Certainly, my labor differed from that of my coworkers. I’ve written before about the concept of crip time, which offers the idea that disabled people experience time differently than able-bodied people, including at work. It’s easy to see the conversation around ableism as fundamentally at odds with the workplace — capitalism demands our labor, often physically, and that can be difficult to square with the differing needs of disabled people. But if we learn how to improve workplaces for disabled people, those strides forward can make labor better for everyone. Rather than holding any of us to the impossible standard of capitalism, workplaces should open themselves to the way we work. Unions, then, can play an integral role in this process, with their ability to “[nudge] collective beliefs and norms.” Ideally, union work avoids “reproducing the icky capitalist norms” that we see from bosses, Katie Meyer, a disabled organizer with Boston University’s graduate student union, tells me. Unfortunately, that’s not always how things go.

We know there are fewer roadblocks in negotiations with management if you come to the table with a contract that’s easier for the other side to swallow and if you already intend to ask for things you know your employer is going to hate — better wages, health care, that kind of thing — it can be intimidating to also go to bat for your union’s marginalized members. It’s understandable, but that doesn’t make it right. If the labor movement doesn’t want to replicate “icky capitalist norms,” we can’t put protections for disabled people on the chopping block in the name of bending to the bosses’ expectations. Doing this cuts off the possibility of solidarity at its very root. You can’t demonstrate care for those you have already explicitly ignored.

When I say unions “should” take action or “ideally” do such things, I don’t mean to discredit the wonderful work that unions, including my own, actually do partake in. Instead, I use these words to point out the standard we need to hold them to. Labor issues are, by nature, tied to axes of oppression. When we discuss labor, we also must discuss racism, sexism, homophobia, transphobia, and, of course, ableism. Unions that fail to engage with the ways that marginalized labor differs are failing their rank and file.

Of course, there are problems inherent in the capitalist system that prevent many disabled people from being hired in the first place. Research shows that employers are more reluctant to hire disabled people for union-protected jobs.
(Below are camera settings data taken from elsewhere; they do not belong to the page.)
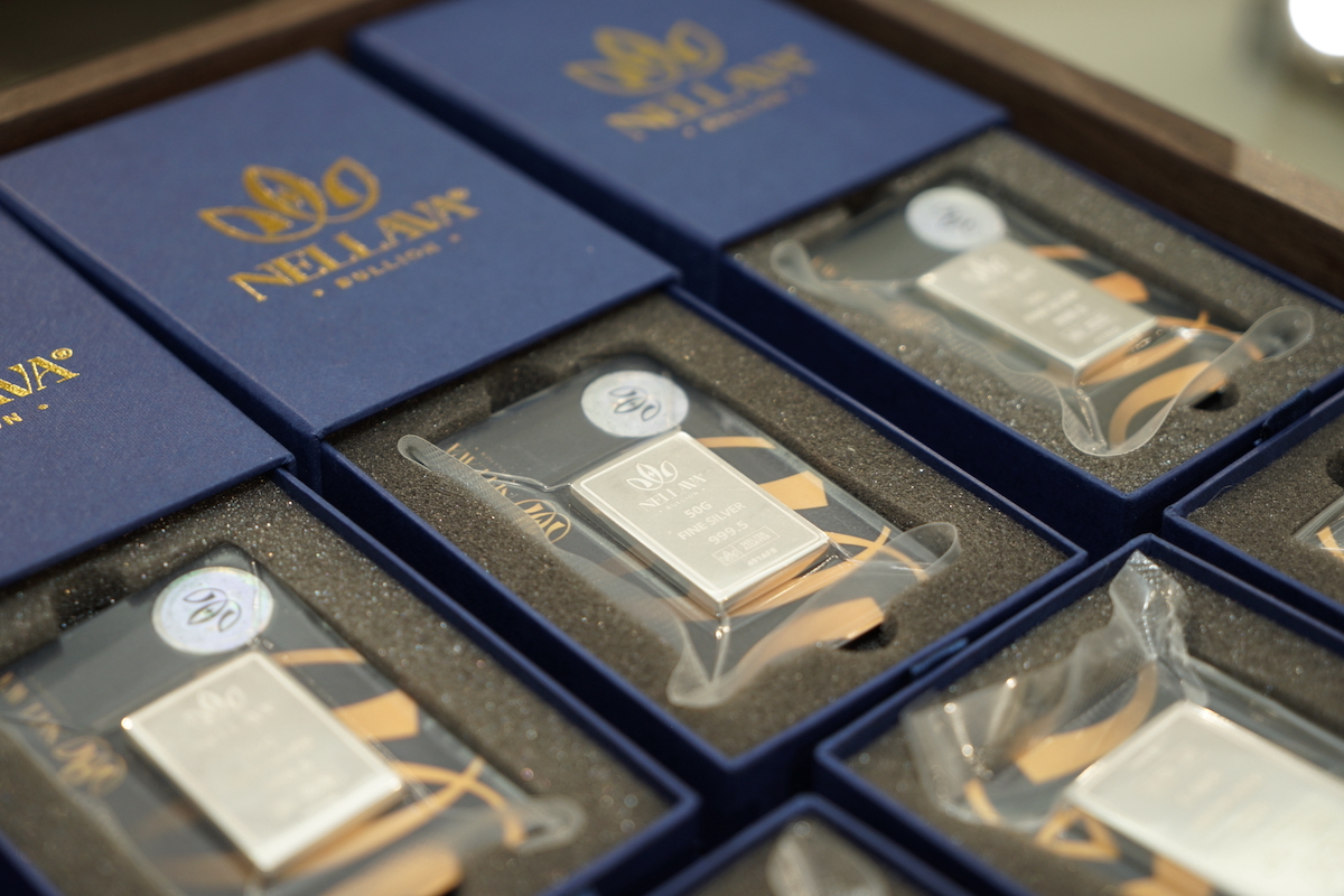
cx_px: 672
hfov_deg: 31.4
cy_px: 448
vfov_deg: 21.2
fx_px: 2389
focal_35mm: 64
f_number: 4
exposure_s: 1/50
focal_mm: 64
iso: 250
But that doesn’t mean your workplace is completely able-bodied. “I think that there’s also this assumption that disabled [people] are not in the workforce, yet that is very much not the case,” Meyer says, and she’s right. Disabled people comprise the largest minority worldwide, meaning it is more than likely you already have disabled people in your workplace. Much of the disabled workforce is undisclosed, with a 2020 global survey from the IT and consulting firm Accenture finding that 76% of employees had not fully disclosed their disabilities at work. It is the union’s job, then, to support those employees, making it safe for them to disclose their disabilities — or even, in a better world, making such a disclosure irrelevant.
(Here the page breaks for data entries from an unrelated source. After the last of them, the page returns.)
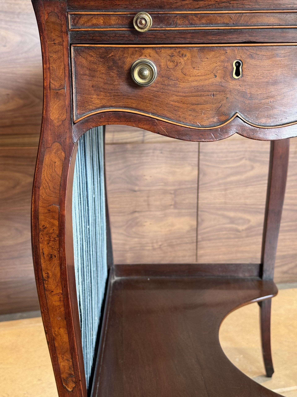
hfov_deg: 30.3
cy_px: 198
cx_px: 148
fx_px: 549
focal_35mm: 48
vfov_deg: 39.7
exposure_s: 1/50
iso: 80
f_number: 1.78
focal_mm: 6.76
That can —and should — happen when anti-ableist policies are baked into the bargaining contract, but it can also happen between bargaining sessions, with the union working on community building and support. At BU, Meyer says, they’ve emphasized this work through actions including adjustable accessibility guidelines, accessibility teams for direct actions such as protests, and interpretation at events. They aspire to further these ideals in the future, hoping to do things such as including disability justice texts in their reading groups. These practices are examples of thoughtful ways to act in solidarity with disabled workers beyond the contract. “The labor movement,” Meyer says, “needs to intentionally strive to be anti-ableist, anti-oppressive, [and] anti-racist.” It’s important, then, to hold unions to account the same way we would any body of power. That starts with disabled needs being represented in contract negotiations, but it has to continue long past that.